*THE DATA*
⁂

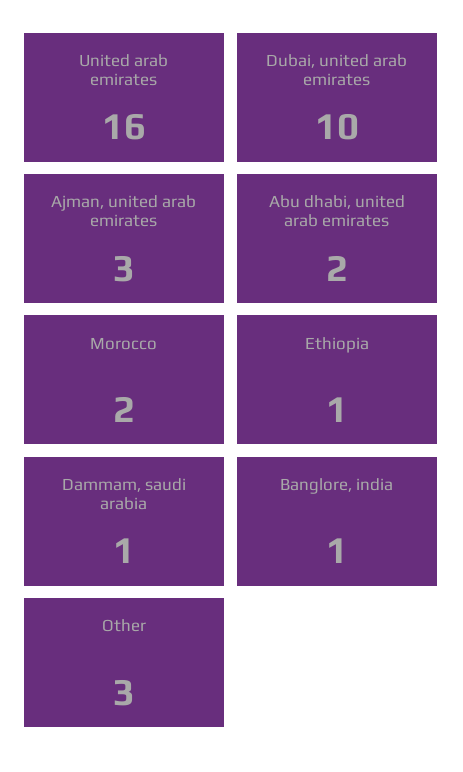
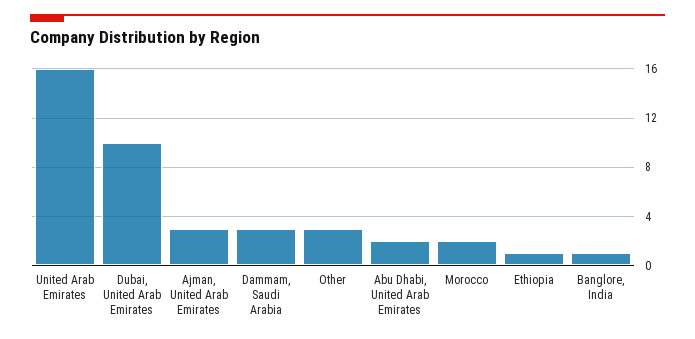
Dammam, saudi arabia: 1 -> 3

⁂

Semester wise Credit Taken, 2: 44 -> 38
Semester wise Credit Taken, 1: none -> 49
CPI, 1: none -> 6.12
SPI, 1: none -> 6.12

⁂

*TASK STATEMENT*
Report every line in the data that holds "none", copying each one.

*SOLUTION TO THE PROBLEM*
Semester wise Credit Taken, 1: none -> 49
CPI, 1: none -> 6.12
SPI, 1: none -> 6.12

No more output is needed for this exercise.